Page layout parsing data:
--------------------------------------------------
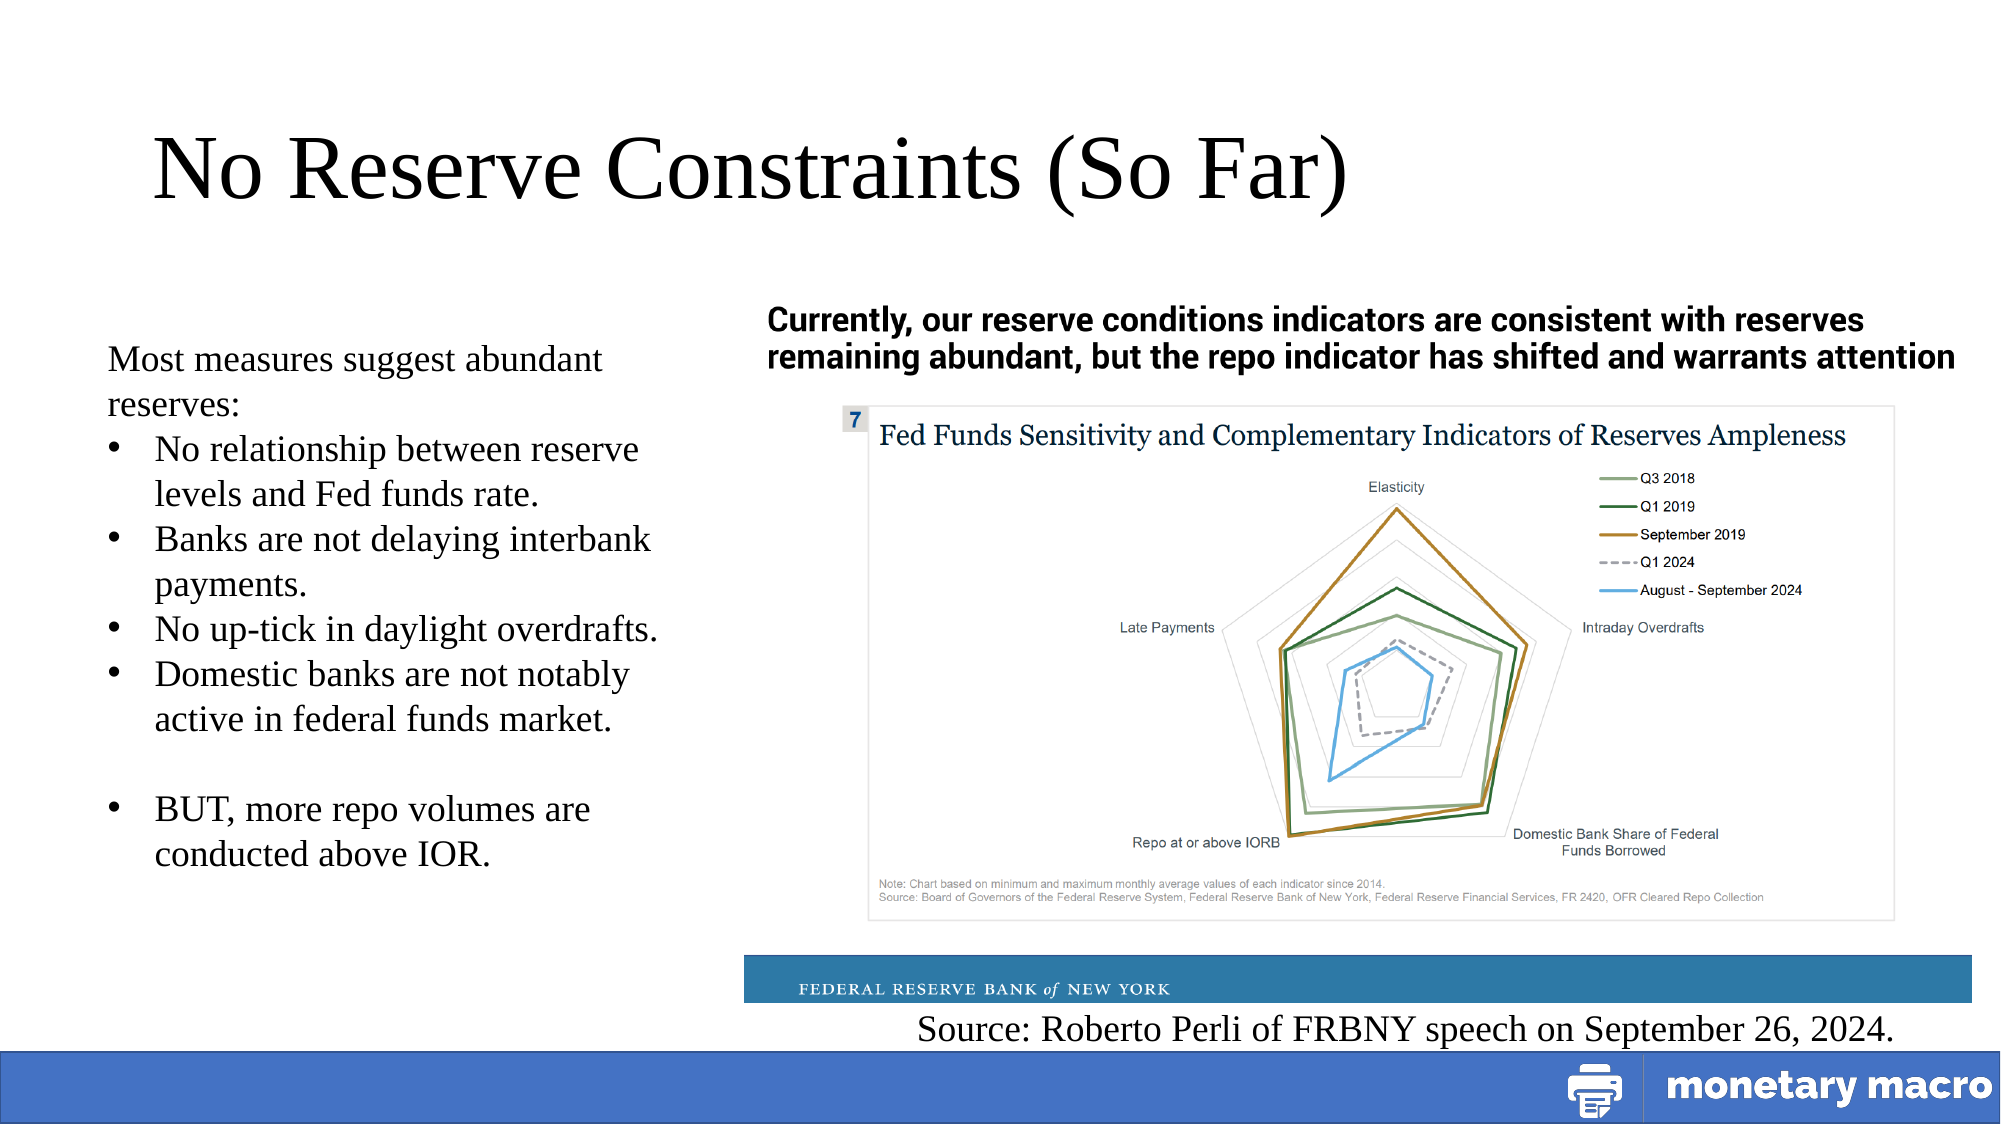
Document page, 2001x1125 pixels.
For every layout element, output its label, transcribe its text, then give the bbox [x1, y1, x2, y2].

title No Reserve Constraints (So Far) [137, 59, 1863, 278]
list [744, 288, 1972, 1003]
text_box Source: Roberto Perli of FRBNY speech on September 26, 2024. [902, 996, 2000, 1056]
picture [1557, 1056, 1998, 1124]
text_box Most measures suggest abundant reserves: No relationship between reserve levels and Fed funds rate. Banks are not delaying interbank payments. No up-tick in daylight overdrafts. Domestic banks are not notably active in federal funds market. BUT, more repo volumes are conducted above IOR. [93, 326, 694, 882]
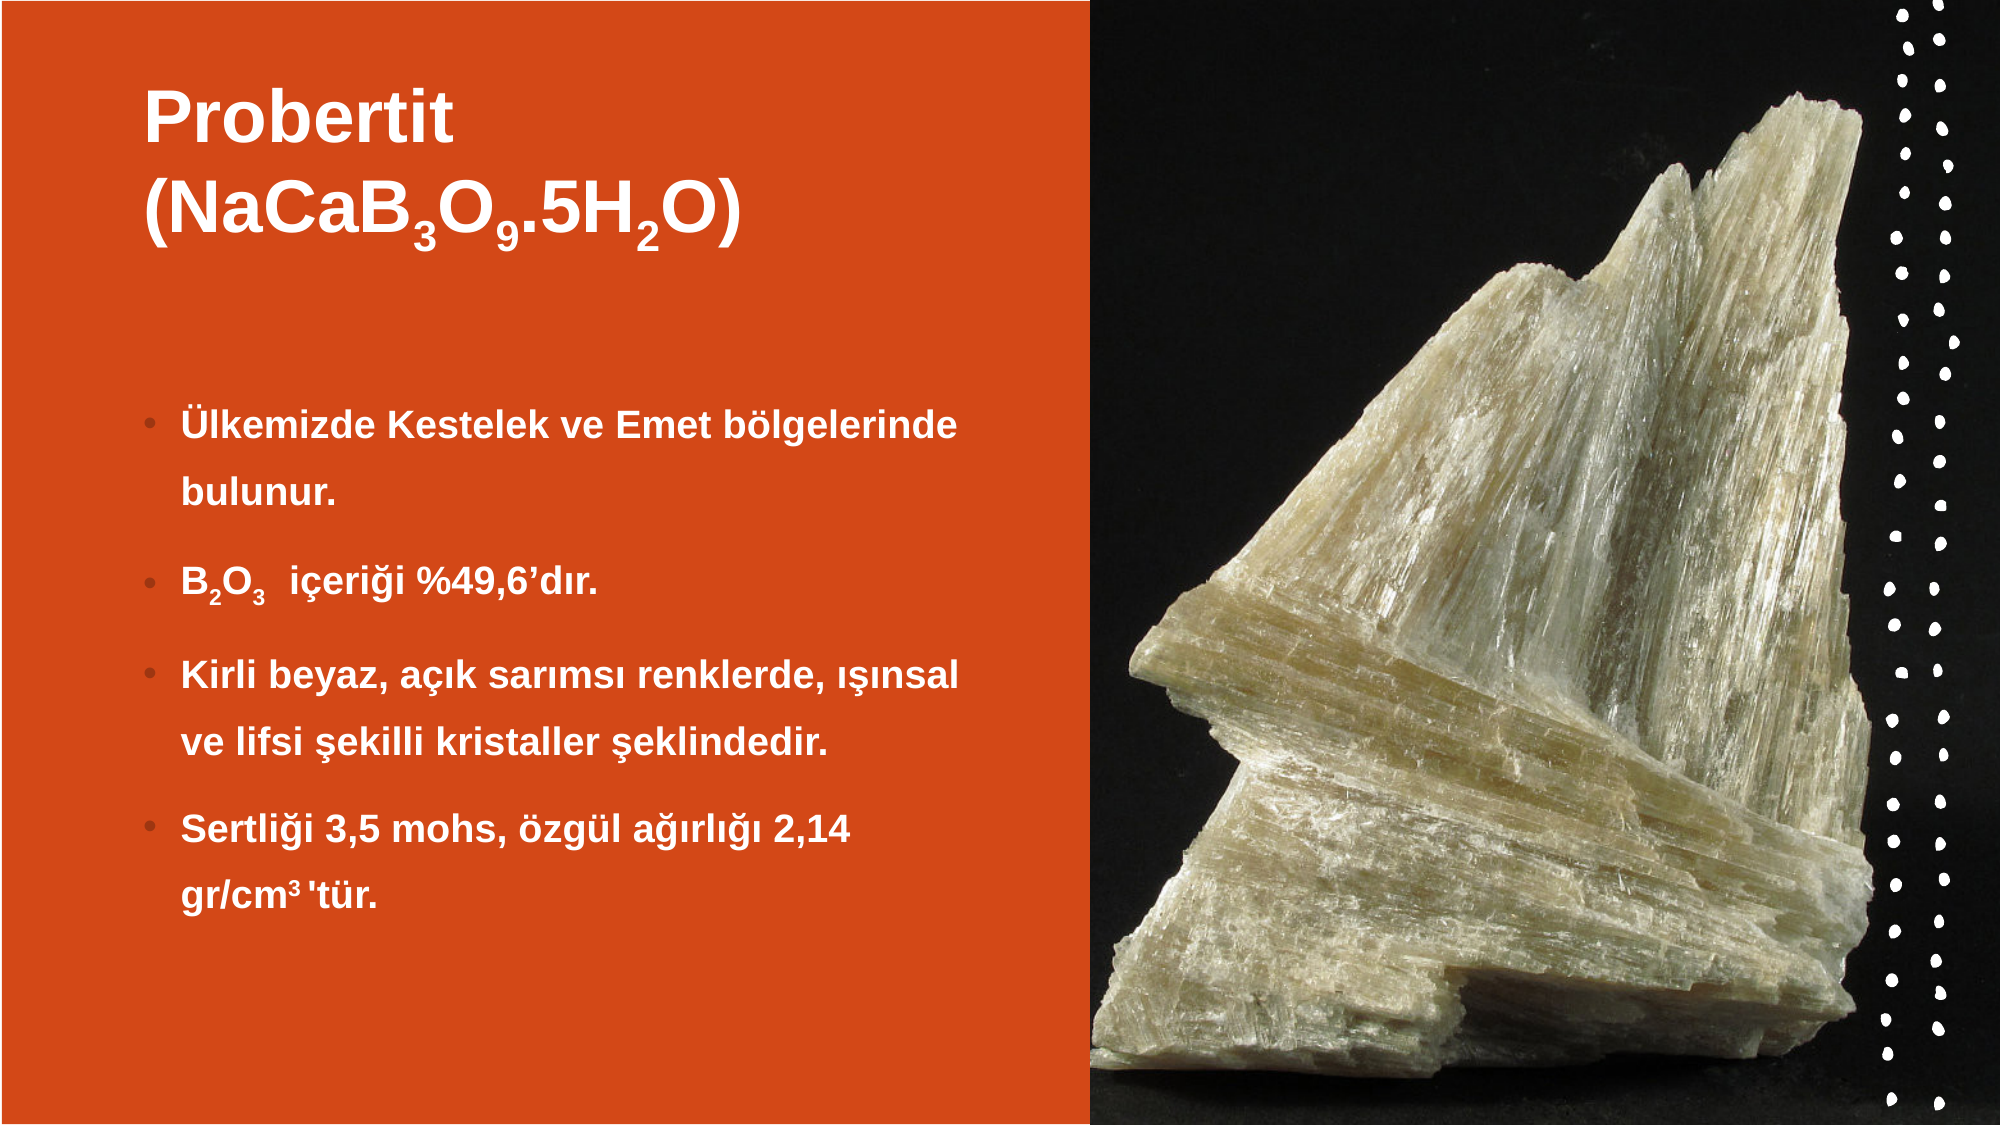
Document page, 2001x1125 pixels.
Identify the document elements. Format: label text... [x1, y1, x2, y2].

title Probertit (NaCaB3O9.5H2O) [128, 70, 967, 349]
text_box [1, 0, 1090, 1125]
list Ülkemizde Kestelek ve Emet bölgelerinde bulunur. B2O3 içeriği %49,6’dır. Kirli beyaz, açık sarımsı renklerde, ışınsal ve lifsi şekilli kristaller şeklindedir. Sertliği 3,5 mohs, özgül ağırlığı 2,14 gr/cm3 'tür. [128, 373, 986, 980]
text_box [1877, 0, 1962, 1111]
picture [1090, 0, 2000, 1125]
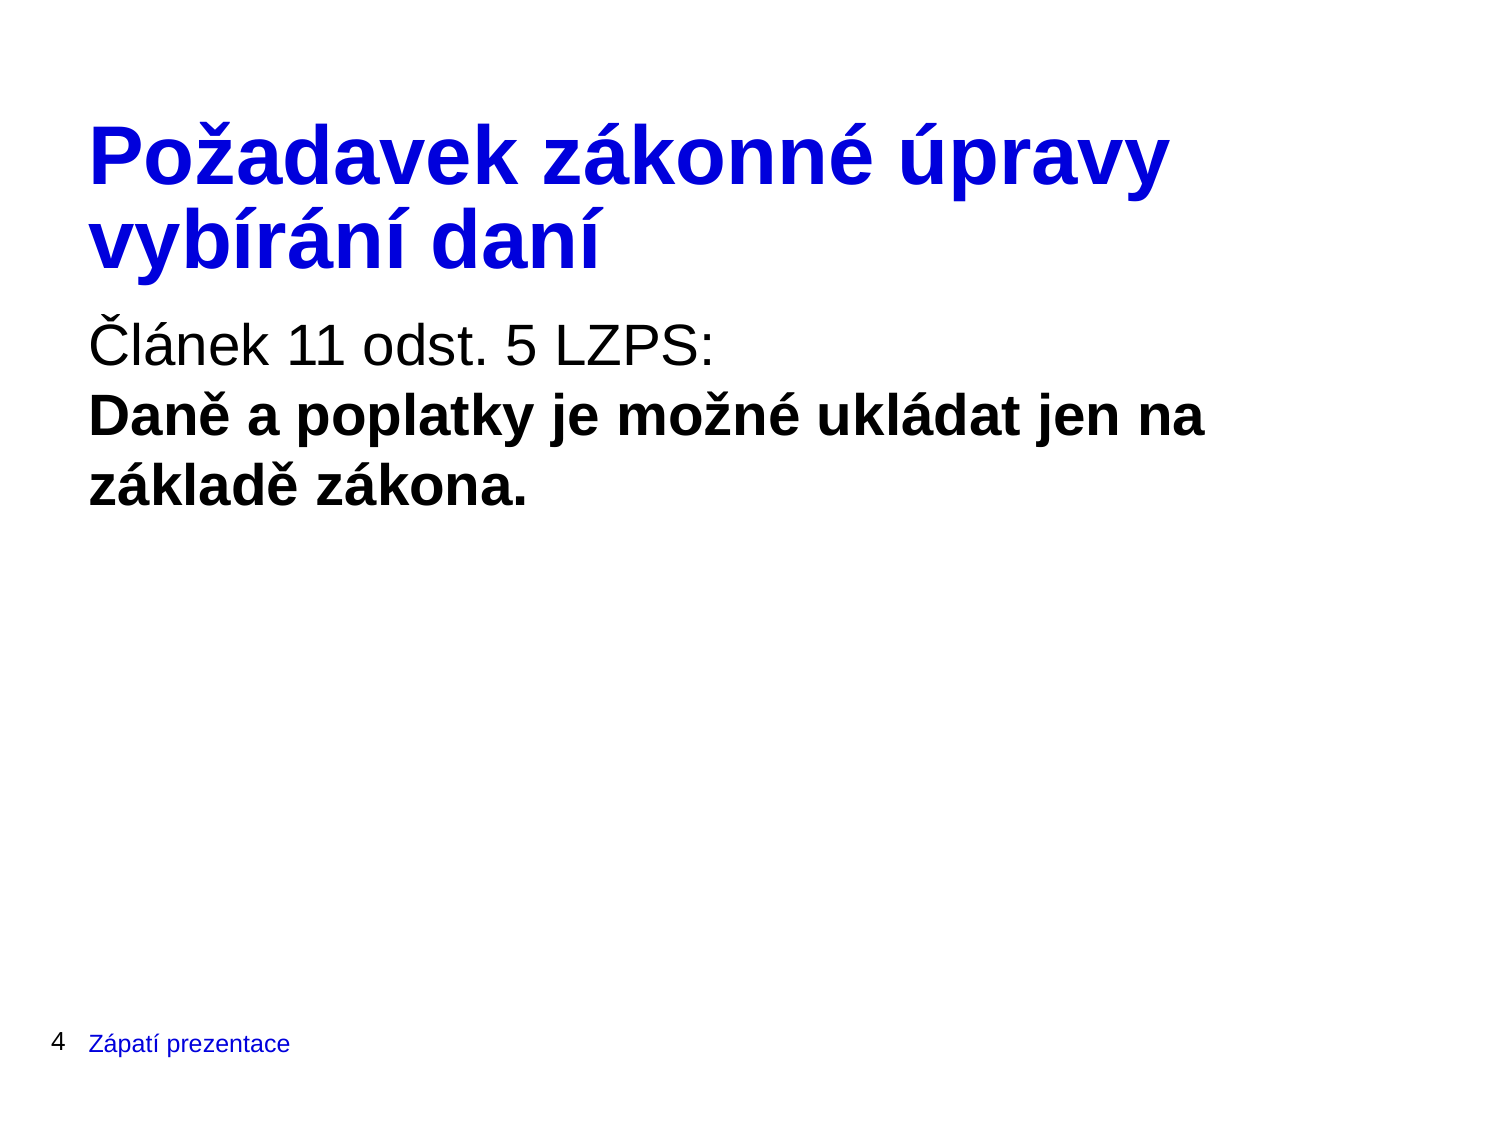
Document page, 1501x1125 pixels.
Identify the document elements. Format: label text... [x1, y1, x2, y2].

footer Zápatí prezentace [88, 1021, 1064, 1063]
slide_number 4 [50, 1021, 82, 1063]
list Článek 11 odst. 5 LZPS: Daně a poplatky je možné ukládat jen na základě zákona. [88, 307, 1412, 957]
title Požadavek zákonné úpravy vybírání daní [88, 118, 1412, 193]
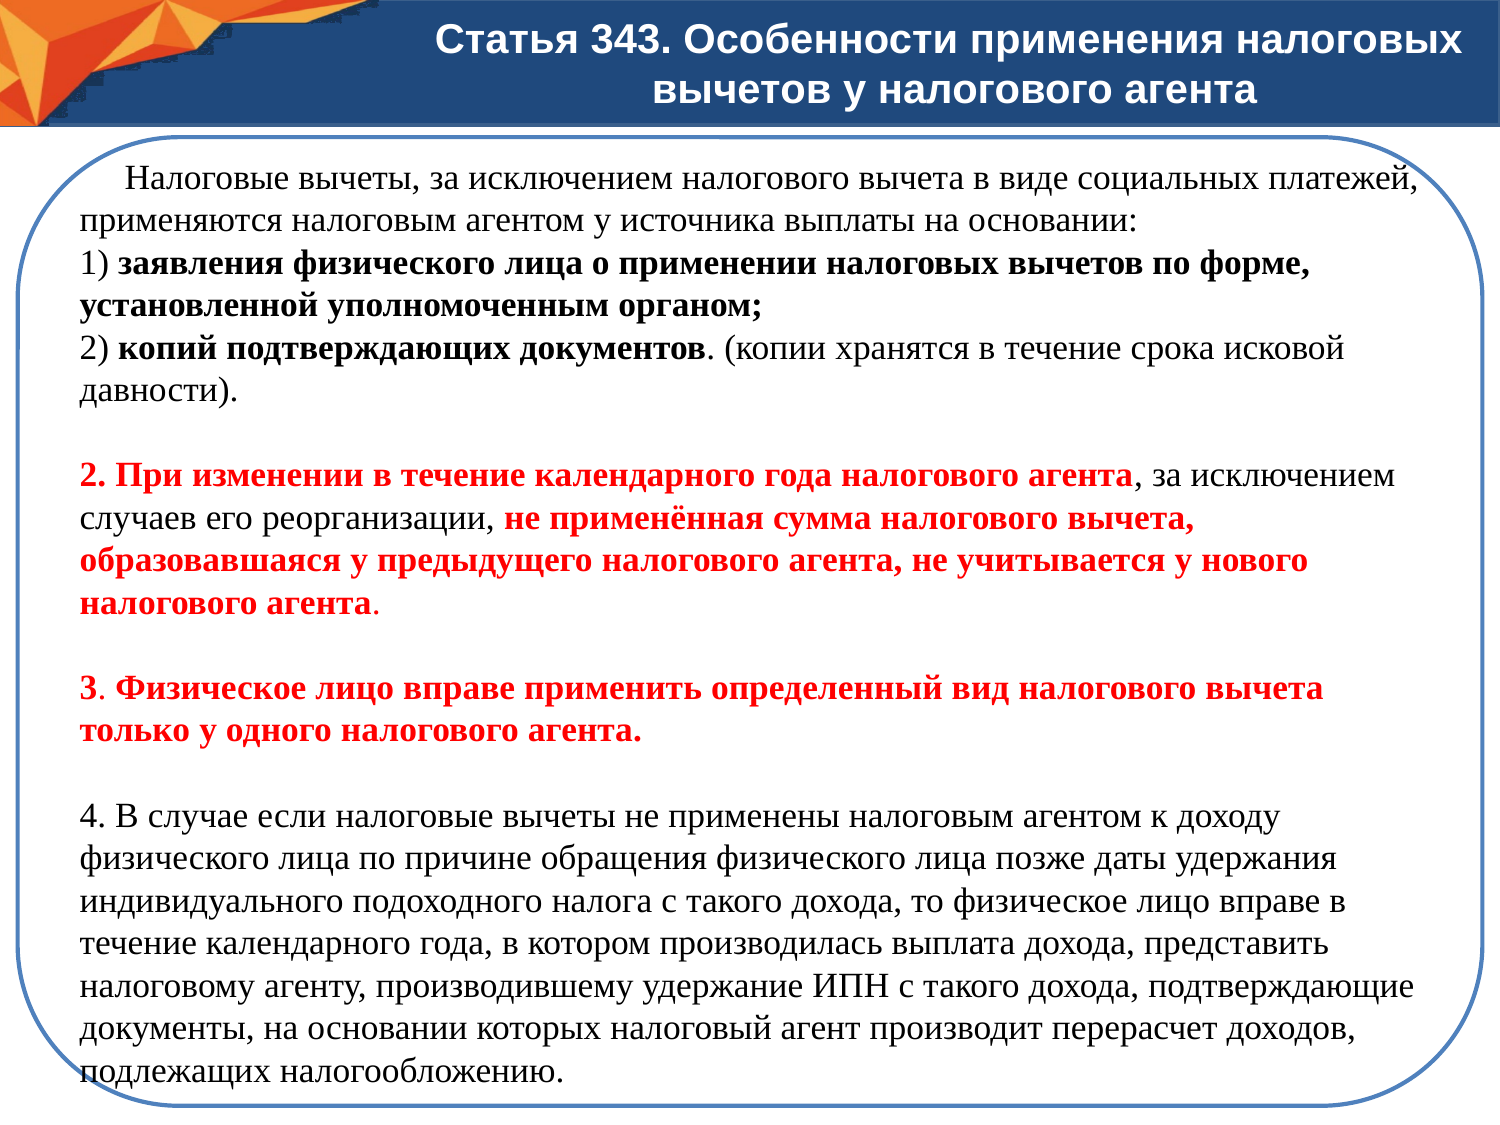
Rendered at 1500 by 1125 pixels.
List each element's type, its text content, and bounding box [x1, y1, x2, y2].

text_box Налоговые вычеты, за исключением налогового вычета в виде социальных платежей, применяются налоговым агентом у источника выплаты на основании: 1) заявления физического лица о применении налоговых вычетов по форме, установленной уполномоченным органом; 2) копий подтверждающих документов. (копии хранятся в течение срока исковой давности). 2. При изменении в течение календарного года налогового агента, за исключением случаев его реорганизации, не применённая сумма налогового вычета, образовавшаяся у предыдущего налогового агента, не учитывается у нового налогового агента. 3. Физическое лицо вправе применить определенный вид налогового вычета только у одного налогового агента. 4. В случае если налоговые вычеты не применены налоговым агентом к доходу физического лица по причине обращения физического лица позже даты удержания индивидуального подоходного налога с такого дохода, то физическое лицо вправе в течение календарного года, в котором производилась выплата дохода, представить налоговому агенту, производившему удержание ИПН с такого дохода, подтверждающие документы, на основании которых налоговый агент производит перерасчет доходов, подлежащих налогообложению. [15, 135, 1485, 1108]
slide_number 8 [1365, 1072, 1425, 1103]
text_box Статья 343. Особенности применения налоговых вычетов у налогового агента [419, 0, 1500, 127]
picture [0, 0, 419, 126]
--------------------------------------------------
Pictures stay out of the copy; please restate every record above exactly.

**Your response**:
Document page, 2001x1125 pixels.
For every layout element, output its label, transcribe its text, then give the bbox [x1, y1, x2, y2].

title No Reserve Constraints (So Far) [137, 59, 1863, 278]
list [744, 288, 1972, 1003]
text_box Source: Roberto Perli of FRBNY speech on September 26, 2024. [902, 996, 2000, 1056]
picture [1557, 1056, 1998, 1124]
text_box Most measures suggest abundant reserves: No relationship between reserve levels and Fed funds rate. Banks are not delaying interbank payments. No up-tick in daylight overdrafts. Domestic banks are not notably active in federal funds market. BUT, more repo volumes are conducted above IOR. [93, 326, 694, 882]
Document page, 2001x1125 pixels.
Identify the document elements. Format: label text... [x1, y1, x2, y2].

title Probertit (NaCaB3O9.5H2O) [128, 70, 967, 349]
text_box [1, 0, 1090, 1125]
list Ülkemizde Kestelek ve Emet bölgelerinde bulunur. B2O3 içeriği %49,6’dır. Kirli beyaz, açık sarımsı renklerde, ışınsal ve lifsi şekilli kristaller şeklindedir. Sertliği 3,5 mohs, özgül ağırlığı 2,14 gr/cm3 'tür. [128, 373, 986, 980]
text_box [1877, 0, 1962, 1111]
picture [1090, 0, 2000, 1125]
Document page, 1501x1125 pixels.
Identify the document elements. Format: label text... [x1, y1, x2, y2].

footer Zápatí prezentace [88, 1021, 1064, 1063]
slide_number 4 [50, 1021, 82, 1063]
list Článek 11 odst. 5 LZPS: Daně a poplatky je možné ukládat jen na základě zákona. [88, 307, 1412, 957]
title Požadavek zákonné úpravy vybírání daní [88, 118, 1412, 193]
Rendered at 1500 by 1125 pixels.
List each element's type, its text content, and bounding box [x1, y1, x2, y2].

text_box Налоговые вычеты, за исключением налогового вычета в виде социальных платежей, применяются налоговым агентом у источника выплаты на основании: 1) заявления физического лица о применении налоговых вычетов по форме, установленной уполномоченным органом; 2) копий подтверждающих документов. (копии хранятся в течение срока исковой давности). 2. При изменении в течение календарного года налогового агента, за исключением случаев его реорганизации, не применённая сумма налогового вычета, образовавшаяся у предыдущего налогового агента, не учитывается у нового налогового агента. 3. Физическое лицо вправе применить определенный вид налогового вычета только у одного налогового агента. 4. В случае если налоговые вычеты не применены налоговым агентом к доходу физического лица по причине обращения физического лица позже даты удержания индивидуального подоходного налога с такого дохода, то физическое лицо вправе в течение календарного года, в котором производилась выплата дохода, представить налоговому агенту, производившему удержание ИПН с такого дохода, подтверждающие документы, на основании которых налоговый агент производит перерасчет доходов, подлежащих налогообложению. [15, 135, 1485, 1108]
slide_number 8 [1365, 1072, 1425, 1103]
text_box Статья 343. Особенности применения налоговых вычетов у налогового агента [419, 0, 1500, 127]
picture [0, 0, 419, 126]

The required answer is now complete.